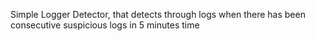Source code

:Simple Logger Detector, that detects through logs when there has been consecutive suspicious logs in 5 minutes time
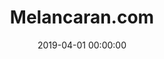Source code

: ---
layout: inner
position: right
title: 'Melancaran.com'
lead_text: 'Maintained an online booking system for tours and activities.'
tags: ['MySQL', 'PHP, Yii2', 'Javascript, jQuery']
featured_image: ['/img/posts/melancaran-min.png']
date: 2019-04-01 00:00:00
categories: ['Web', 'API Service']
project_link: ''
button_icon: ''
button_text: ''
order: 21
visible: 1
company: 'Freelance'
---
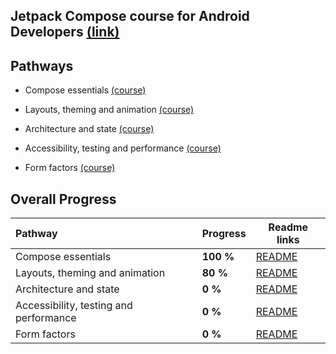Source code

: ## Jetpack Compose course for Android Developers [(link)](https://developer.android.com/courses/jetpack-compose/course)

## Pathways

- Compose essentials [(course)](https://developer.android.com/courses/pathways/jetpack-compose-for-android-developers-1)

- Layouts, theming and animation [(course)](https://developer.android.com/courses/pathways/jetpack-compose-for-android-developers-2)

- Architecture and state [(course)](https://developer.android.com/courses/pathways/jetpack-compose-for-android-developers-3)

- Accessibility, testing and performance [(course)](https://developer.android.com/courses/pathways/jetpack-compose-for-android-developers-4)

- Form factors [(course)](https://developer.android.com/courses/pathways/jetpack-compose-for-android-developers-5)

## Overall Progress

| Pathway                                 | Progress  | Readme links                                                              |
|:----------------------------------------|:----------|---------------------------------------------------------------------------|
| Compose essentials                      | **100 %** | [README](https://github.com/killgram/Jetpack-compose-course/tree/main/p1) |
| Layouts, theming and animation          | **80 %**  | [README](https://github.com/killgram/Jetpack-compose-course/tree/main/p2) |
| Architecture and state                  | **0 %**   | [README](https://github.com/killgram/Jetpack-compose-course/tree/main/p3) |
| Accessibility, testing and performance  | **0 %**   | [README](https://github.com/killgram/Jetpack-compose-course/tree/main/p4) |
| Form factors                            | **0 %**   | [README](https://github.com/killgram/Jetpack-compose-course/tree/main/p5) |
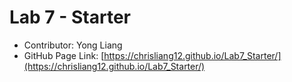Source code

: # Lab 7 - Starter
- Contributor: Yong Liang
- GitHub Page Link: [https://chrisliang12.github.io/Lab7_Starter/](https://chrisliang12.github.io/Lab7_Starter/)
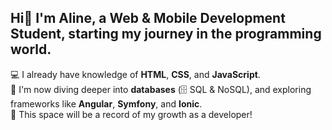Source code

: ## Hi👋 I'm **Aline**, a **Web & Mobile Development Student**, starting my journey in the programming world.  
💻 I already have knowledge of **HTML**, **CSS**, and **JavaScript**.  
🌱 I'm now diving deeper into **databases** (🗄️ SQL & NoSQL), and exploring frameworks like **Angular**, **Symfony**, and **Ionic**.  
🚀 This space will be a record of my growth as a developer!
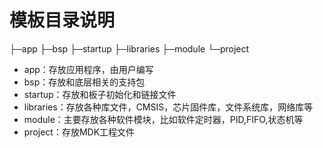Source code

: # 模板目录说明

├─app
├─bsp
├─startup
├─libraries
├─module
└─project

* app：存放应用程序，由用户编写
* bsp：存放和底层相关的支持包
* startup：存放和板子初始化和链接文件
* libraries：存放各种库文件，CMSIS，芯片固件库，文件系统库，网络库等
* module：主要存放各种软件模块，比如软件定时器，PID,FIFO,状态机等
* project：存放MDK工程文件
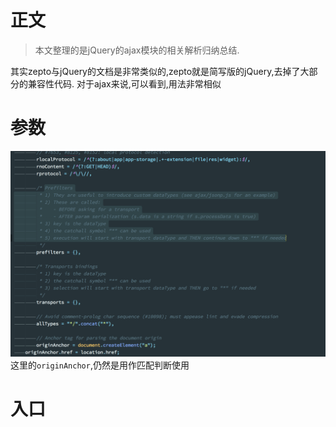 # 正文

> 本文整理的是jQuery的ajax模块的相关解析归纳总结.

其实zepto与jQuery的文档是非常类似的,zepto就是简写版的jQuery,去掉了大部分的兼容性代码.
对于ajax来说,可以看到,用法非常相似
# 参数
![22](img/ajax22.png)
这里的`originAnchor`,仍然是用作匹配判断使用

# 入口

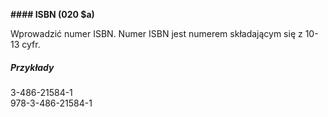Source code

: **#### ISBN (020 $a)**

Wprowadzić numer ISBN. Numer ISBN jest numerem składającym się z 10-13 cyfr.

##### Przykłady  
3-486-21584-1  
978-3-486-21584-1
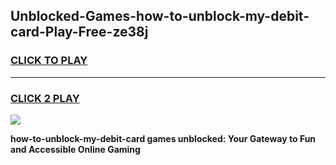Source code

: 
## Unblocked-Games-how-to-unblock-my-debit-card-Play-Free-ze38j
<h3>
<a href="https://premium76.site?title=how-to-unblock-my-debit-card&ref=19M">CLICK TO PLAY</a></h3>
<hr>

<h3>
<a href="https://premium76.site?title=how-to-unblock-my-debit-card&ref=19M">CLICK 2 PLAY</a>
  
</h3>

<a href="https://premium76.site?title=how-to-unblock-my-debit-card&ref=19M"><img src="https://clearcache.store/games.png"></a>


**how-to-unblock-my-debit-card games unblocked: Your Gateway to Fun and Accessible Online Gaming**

=====

__WHAT THE EXERCISE ASKS__.
Copy exactly the part of the material above that opens with the line containing "categories: ['Web', 'API Service']" and closes with the line containing "## Overall Progress", ends included. Drop the images.

__ANSWER SPACE__.
categories: ['Web', 'API Service']
project_link: ''
button_icon: ''
button_text: ''
order: 21
visible: 1
company: 'Freelance'
---
Source code

: ## Jetpack Compose course for Android Developers [(link)](https://developer.android.com/courses/jetpack-compose/course)

## Pathways

- Compose essentials [(course)](https://developer.android.com/courses/pathways/jetpack-compose-for-android-developers-1)

- Layouts, theming and animation [(course)](https://developer.android.com/courses/pathways/jetpack-compose-for-android-developers-2)

- Architecture and state [(course)](https://developer.android.com/courses/pathways/jetpack-compose-for-android-developers-3)

- Accessibility, testing and performance [(course)](https://developer.android.com/courses/pathways/jetpack-compose-for-android-developers-4)

- Form factors [(course)](https://developer.android.com/courses/pathways/jetpack-compose-for-android-developers-5)

## Overall Progress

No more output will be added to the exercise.